In a clinical or scientific sense, sexual opportunism is often straightforwardly described as observable sexual promiscuity or the observable propensity to engage in casual sex, whatever the motive. Such an "objective" description is used, because:

  • it may not clear or provable that such behaviour conflicts with relevant principles (unless it demonstrably involves unlawful behaviour).
  • what matters for medical, juridical or scientific purposes is primarily that it occurs, irrespective of what the motives are, or how those motives are morally judged by the people involved or by others.
  • because the judgment that the motives involved are "selfish" or signify "irresponsibility" depends on one's point of view and cannot, or not easily, be objectively or scientifically established.
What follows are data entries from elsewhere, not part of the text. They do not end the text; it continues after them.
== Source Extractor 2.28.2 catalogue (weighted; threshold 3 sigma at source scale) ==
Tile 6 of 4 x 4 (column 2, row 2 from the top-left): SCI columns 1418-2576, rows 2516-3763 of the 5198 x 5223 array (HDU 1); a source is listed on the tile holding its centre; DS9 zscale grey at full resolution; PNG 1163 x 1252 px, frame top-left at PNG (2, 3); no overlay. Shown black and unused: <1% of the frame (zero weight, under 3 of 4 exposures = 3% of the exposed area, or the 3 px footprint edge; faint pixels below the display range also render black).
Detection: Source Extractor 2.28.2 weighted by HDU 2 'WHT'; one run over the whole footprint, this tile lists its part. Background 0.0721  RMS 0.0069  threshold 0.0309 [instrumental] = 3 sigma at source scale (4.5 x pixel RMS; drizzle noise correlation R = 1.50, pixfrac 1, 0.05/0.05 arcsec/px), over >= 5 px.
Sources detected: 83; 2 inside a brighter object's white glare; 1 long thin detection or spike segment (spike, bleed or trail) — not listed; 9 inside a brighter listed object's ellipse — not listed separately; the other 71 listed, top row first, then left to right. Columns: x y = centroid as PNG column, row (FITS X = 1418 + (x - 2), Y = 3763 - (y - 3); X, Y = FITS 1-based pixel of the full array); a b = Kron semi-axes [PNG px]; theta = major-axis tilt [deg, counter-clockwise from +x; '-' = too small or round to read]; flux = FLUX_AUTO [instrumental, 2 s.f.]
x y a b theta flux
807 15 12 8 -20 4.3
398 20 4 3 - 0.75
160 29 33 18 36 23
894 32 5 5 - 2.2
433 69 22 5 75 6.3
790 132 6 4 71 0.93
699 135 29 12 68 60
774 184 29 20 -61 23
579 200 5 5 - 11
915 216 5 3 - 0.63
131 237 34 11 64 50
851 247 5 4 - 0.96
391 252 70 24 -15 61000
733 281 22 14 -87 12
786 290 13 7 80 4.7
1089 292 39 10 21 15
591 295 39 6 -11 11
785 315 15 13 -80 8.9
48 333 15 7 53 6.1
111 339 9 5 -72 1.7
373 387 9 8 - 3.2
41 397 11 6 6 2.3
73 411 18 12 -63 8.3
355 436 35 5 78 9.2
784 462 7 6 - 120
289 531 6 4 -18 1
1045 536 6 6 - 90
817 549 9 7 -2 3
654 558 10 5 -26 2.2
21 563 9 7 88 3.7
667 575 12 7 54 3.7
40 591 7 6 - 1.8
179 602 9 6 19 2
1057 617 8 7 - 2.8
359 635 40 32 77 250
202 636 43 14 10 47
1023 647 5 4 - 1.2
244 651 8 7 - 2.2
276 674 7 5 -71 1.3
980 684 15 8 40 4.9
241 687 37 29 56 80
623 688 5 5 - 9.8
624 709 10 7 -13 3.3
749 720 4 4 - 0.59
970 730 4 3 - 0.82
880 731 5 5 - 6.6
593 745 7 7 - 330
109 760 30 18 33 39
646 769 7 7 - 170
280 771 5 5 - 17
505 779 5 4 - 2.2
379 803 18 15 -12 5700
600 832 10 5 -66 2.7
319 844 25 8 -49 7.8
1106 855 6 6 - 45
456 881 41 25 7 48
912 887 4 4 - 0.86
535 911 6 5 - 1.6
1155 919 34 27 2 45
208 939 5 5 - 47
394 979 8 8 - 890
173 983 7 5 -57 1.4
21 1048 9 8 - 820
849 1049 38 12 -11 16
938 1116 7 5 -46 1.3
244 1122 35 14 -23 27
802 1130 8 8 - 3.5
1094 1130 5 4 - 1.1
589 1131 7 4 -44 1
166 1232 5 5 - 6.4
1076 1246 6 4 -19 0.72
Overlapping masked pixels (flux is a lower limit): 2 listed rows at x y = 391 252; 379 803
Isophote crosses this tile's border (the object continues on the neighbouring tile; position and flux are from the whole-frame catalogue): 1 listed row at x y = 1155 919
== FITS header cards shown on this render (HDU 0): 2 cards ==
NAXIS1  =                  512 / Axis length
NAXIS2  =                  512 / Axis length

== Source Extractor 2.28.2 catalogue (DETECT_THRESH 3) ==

Promiscuous behaviour or the pursuit of casual sex can occur in varying degrees, or be circumstantial, but can also be motivated by some kind of sexual addiction or hypersexuality in which the opportunist actively "preys" on people who are most likely to satisfy his sexual desires, or are easily available for sexual activity ("an easy lay"). The practice is normally considered pathological only if it significantly harms the sexual opportunist himself, and/or significantly harms his (potential) sexual partners – in a physical or psychological sense – or if it involves unlawful activity (see also catholic sex abuse cases). The definition of "harm" involved may however be contested, insofar as it is not obvious and open to interpretation.

References[edit]

  1. ^ Graham Scambler, "Sex Work Stigma: Opportunist Migrants in London". Sociology, vol. 41, no. 6, December 2007, pp. 1079-1096.